I can’t tell you much more without spoiling the plot for you. Suffice to say, Song on the Sand is sweet, even sentimental, the kind of story that a writer of lesser talent could make sappy and saccharine, but Ruth Sims is too fine an artist for cheap effects. She paints her canvas with a master’s brush, and it would take a colder heart than mine (which is infamously cold) to read this story without a tear in the eye.

I don’t mean to suggest this is a downer, however. It isn’t. It’s about love - not romantic love, but love of life – and about reaching out, of bridging that vast chasm that separates us from one another. It is written with genuine charm, which is not as easy as one might think, but it is written as well with insight and a gentle sympathy for the human condition. Tony and Jesse and their song on the sand will linger in your thoughts long after you’ve finished reading. Highly recommended, but have a hankie handy.

Thursday, September 2, 2010

Counterpoint, Dylan’s Story by Ruth Sims

Reviewed by Alan Chin
Published by Dreamspinner Press
Pages: 314

Near the end of the Nineteenth Century, Dylan Rutledge has two obsessions: composing music and Laurence Northcliff, his history master at the Bede School for Young Gentlemen. When all others turn against Dylan for the wild and unorthodox music he composes, Northcliff is the only one who encourages his dream. The two fall deeply in love, but it is a forbidden love in England, punishable by long prison terms at hard labor.

But Dylan’s passion will not be put down. He alienates himself from family, friends, and country when he moves to Paris to study music and live openly as Northcliff’s lover. Although he finds happiness in the arms of Northcliff, he pays a heavy price being out, even in Paris. At every turn, his career is fraught with disappointment, rejection, and eventually a devastating loss that shreds his soul. Can his music bring him back from the brink? Can the love of a man be the strength he needs to survive?

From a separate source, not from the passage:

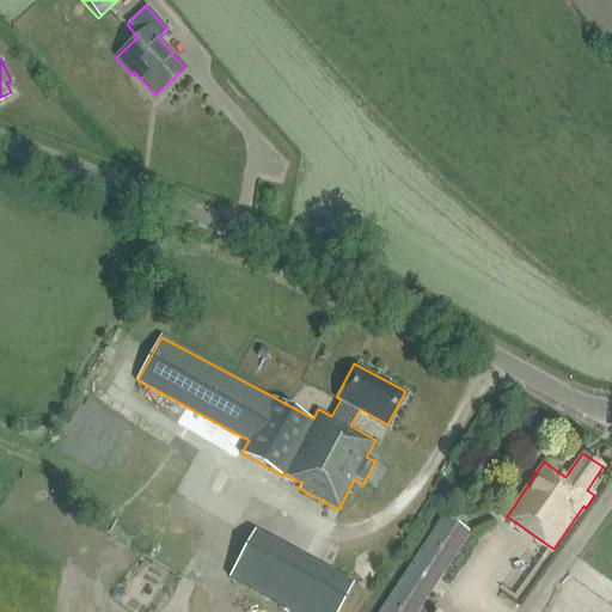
[(444,514),(379,611),(417,611),(470,531),(444,514)]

This book is a joy to read. The story is well structured, the characters are compelling, the prose carries the reader along in a dream. I knew before opening the cover page that Ruth Sims has a gift for storytelling. I found that out in her book, The Phoenix. But Counterpoint is far and away a superior, more thoughtful read. Sims has created something rare, an absorbing read that takes the reader through the entire range of emotions, and then back again.

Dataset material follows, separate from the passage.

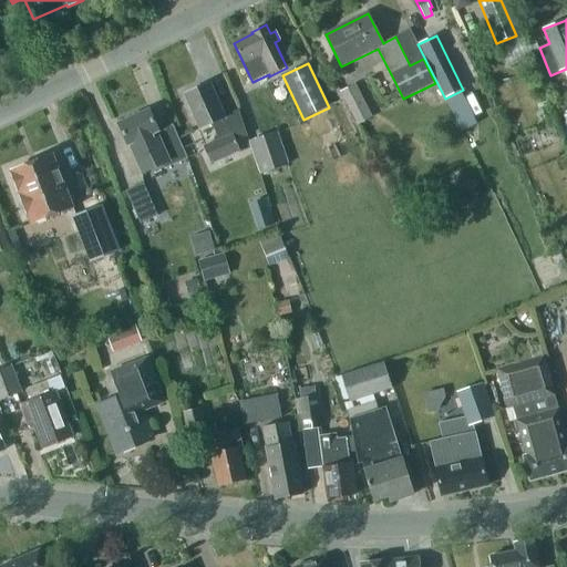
[(225,116),(210,83),(184,94),(199,129),(212,124),(218,140),(203,146),(210,163),(240,151),(236,141),(246,136),(238,111),(225,116)]
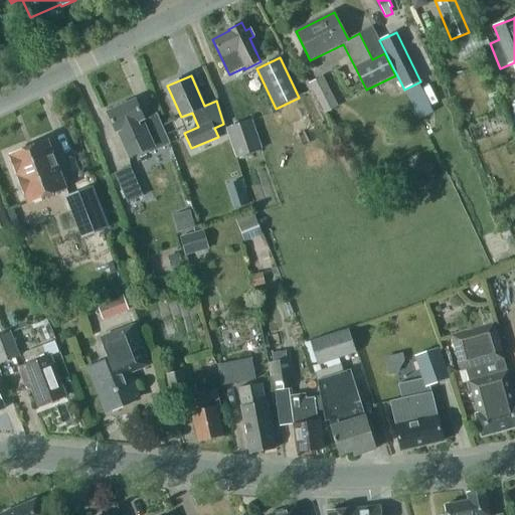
[(309,83),(324,114),(338,107),(322,76),(309,83)]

Does it have flaws? There is the occasional head hopping. There are several opportunities where showing, rather than telling, would strengthened the read. There are other places where the dialog is too on-the-nose. But these minor issues go unnoticed as the reader wraps these characters around himself like a cloak on a cold night, and feels their passion and pain. Upon finishing the last page I wanted to stand, clap my hands and yell, “BRAVO.”

This story was several years coming to print, and well worth the wait. If you’re looking for the kind of hot erotic scenes that have become so cliché in mm fiction today, then keep looking. But for anyone who enjoys passionate characters struggling with basic human needs, alluring prose, and historical detail, then I highly recommend this read.